Only two weeks into the month of November 2018, and already the deal value is higher than all of October. Through November 14, nearly $9.8 billion has been spent, but that’s largely because of a single deal, and one that’s been long in the works. After a lengthy bidding process, athenahealth (NASDAQ: ATHN) was acquired by Veritas Capital and Evergreen Coast Capital, the private equity subsidiary of activist investor group Elliott Management Corporation.

athenahealth’s focus is on hospital and ambulatory customers and its products range from medical records, revenue cycle, patient engagement, care coordination and population health services.

The final price of approximately $5.7 billion consists of $135 per share in cash. That represents a premium of about 12% over athenahealth’s closing stock price on November 9, 2018, the Friday close before the deal was made public on November 12. It’s currently trading around $131 two days later.
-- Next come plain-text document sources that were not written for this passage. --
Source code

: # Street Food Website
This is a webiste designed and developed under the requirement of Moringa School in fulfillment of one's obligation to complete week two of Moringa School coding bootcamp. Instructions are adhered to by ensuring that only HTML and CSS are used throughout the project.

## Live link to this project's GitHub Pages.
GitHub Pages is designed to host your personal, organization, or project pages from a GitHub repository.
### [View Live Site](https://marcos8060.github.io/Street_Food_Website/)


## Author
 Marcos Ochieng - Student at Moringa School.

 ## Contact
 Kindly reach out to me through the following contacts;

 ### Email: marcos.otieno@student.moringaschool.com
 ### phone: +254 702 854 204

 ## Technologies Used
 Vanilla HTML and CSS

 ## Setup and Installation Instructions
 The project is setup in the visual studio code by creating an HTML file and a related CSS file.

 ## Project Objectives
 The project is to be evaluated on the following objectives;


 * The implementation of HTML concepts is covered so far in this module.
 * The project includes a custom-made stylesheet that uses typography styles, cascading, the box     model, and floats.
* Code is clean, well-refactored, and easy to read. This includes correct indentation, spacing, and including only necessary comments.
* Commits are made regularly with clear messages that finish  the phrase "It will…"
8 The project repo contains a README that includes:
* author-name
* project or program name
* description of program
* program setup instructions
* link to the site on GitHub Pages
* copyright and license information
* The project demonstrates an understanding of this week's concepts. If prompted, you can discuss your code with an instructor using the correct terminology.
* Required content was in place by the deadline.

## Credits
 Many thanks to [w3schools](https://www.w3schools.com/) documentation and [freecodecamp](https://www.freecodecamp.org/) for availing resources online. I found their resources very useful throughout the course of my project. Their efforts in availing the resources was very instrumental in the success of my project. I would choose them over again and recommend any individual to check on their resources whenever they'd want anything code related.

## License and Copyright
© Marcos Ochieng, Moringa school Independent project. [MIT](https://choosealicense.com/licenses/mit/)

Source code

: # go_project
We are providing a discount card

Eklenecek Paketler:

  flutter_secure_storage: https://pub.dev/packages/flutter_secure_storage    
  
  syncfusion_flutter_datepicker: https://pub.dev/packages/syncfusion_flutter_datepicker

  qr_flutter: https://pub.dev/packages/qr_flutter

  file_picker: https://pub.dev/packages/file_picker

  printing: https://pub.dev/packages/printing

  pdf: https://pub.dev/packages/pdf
Back in May, Elliott Management partner Jesse Cohn sent a letter to athenahealth’s board of directors offering $160 per share in cash. The stock, which had crashed to around $126 per share on April 30, rebounded to $151 on May 7, the day the letter was made public.

At the time, Elliott owned 8.9% of the company and had made no bones about its view that the company hadn’t made enough changes to deliver greater shareholder value. CEO Jonathan Bush, long a star on the healthcare speaking circuit, was displaced in June and the talks began. Elliott kept sharpening its pencil, and the rumors flew.
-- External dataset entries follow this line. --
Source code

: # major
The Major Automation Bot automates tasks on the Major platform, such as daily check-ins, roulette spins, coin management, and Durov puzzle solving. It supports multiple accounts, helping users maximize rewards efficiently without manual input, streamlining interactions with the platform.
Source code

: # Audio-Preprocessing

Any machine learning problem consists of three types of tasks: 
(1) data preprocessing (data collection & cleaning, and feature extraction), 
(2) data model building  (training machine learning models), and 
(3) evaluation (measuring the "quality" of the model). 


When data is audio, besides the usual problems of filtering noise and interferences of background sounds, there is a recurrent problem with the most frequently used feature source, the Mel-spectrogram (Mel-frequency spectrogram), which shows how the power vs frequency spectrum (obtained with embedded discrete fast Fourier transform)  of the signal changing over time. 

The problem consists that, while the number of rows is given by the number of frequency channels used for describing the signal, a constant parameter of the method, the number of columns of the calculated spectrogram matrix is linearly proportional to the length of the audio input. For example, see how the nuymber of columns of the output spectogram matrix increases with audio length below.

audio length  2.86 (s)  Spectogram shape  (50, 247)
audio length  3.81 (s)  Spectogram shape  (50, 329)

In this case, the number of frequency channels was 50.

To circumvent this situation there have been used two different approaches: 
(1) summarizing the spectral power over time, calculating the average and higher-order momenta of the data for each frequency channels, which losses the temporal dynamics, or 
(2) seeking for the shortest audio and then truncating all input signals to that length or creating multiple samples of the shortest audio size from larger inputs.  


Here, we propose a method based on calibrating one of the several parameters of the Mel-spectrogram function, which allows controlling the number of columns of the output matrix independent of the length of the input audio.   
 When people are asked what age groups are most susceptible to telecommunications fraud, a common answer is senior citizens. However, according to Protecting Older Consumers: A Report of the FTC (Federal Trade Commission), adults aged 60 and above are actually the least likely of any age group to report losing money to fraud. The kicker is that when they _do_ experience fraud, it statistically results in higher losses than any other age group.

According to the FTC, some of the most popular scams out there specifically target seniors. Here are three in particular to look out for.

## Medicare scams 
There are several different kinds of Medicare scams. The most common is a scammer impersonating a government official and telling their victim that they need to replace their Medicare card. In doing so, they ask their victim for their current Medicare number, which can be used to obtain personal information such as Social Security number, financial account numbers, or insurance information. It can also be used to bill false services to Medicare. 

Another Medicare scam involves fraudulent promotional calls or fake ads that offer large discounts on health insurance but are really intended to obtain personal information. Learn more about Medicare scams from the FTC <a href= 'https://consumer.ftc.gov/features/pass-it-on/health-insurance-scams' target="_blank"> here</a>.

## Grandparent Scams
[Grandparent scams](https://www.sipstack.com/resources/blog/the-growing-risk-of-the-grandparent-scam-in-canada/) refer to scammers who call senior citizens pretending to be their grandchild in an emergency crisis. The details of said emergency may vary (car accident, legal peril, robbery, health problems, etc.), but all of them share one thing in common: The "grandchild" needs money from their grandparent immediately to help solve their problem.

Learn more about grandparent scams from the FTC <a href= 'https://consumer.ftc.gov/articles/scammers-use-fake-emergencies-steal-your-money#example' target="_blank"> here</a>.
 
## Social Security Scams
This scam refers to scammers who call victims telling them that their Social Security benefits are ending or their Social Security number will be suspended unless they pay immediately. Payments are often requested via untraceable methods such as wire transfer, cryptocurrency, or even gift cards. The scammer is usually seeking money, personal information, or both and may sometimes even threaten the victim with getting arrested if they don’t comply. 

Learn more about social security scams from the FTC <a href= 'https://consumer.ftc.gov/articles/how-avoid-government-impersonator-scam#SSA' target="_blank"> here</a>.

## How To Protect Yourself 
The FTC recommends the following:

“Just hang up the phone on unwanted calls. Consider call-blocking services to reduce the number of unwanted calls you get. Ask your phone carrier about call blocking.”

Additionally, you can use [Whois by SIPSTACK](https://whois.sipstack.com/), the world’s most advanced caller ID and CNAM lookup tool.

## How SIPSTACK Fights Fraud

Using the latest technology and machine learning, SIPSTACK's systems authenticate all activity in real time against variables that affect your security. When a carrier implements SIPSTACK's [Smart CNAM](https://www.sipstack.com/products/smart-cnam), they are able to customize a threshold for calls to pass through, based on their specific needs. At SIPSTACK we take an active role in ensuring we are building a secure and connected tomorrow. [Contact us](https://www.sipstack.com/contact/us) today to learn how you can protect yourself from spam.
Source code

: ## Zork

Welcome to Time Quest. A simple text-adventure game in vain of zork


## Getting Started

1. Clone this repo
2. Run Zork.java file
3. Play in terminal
Veritas Capital emerged as the majority stakeholder, with Evergreen Coast as minority investor. Veritas, with its focus on healthcare technology, has made some major plays in recent years, beginning with its $820 million acquisition of Verisk Analytics‘ (NASDAQ: VRSK) healtcare services business, Verisk Health, in April 2016. The data analytics division supports value-based healthcare delivery and payment systems, a theme that Veritas’s next deal added to.

In April 2018, Veritas paid $1.05 billion for GE Healthcare‘s (then NYSE: GE) Value-Based Care Division, which included Enterprise Financial Management (Revenue-Cycle, Centricity Business), Ambulatory Care Management (Centricity Practice Solution) and Workforce Management (formerly API Healthcare) assets.

In June, Veritas’ portfolio company Verscend Technologies (formerly Verisk Health) took Cotiviti Holdings (then NYSE: COTV) private for $4.9 billion. The digital health company specializes in payment accuracy and analytics-driven solutions for payers, other risk-bearing healthcare organizations and retailers.

Now, Veritas is ready to merge athenahealth with its newly named Virence Health Technologies (the fomer GE Healthcare assets), which provides technology and analytics to help healthcare providers in all areas of healthcare to manage financial, clinical and human capital workflows. It provides a suite of software solutions to ambulatory and acute care customers across the United States.

The combined business, which will now be called athenahealth, is expcted to be a leading healthcare information company with an extensive national provider network of customers and world-class products to help them manage, if not thrive, in the increasingly complex healthcare industry.

Virence Health chairman and CEO Bob Segert will lead the charge, after then deal closes in the first quarter of 2019.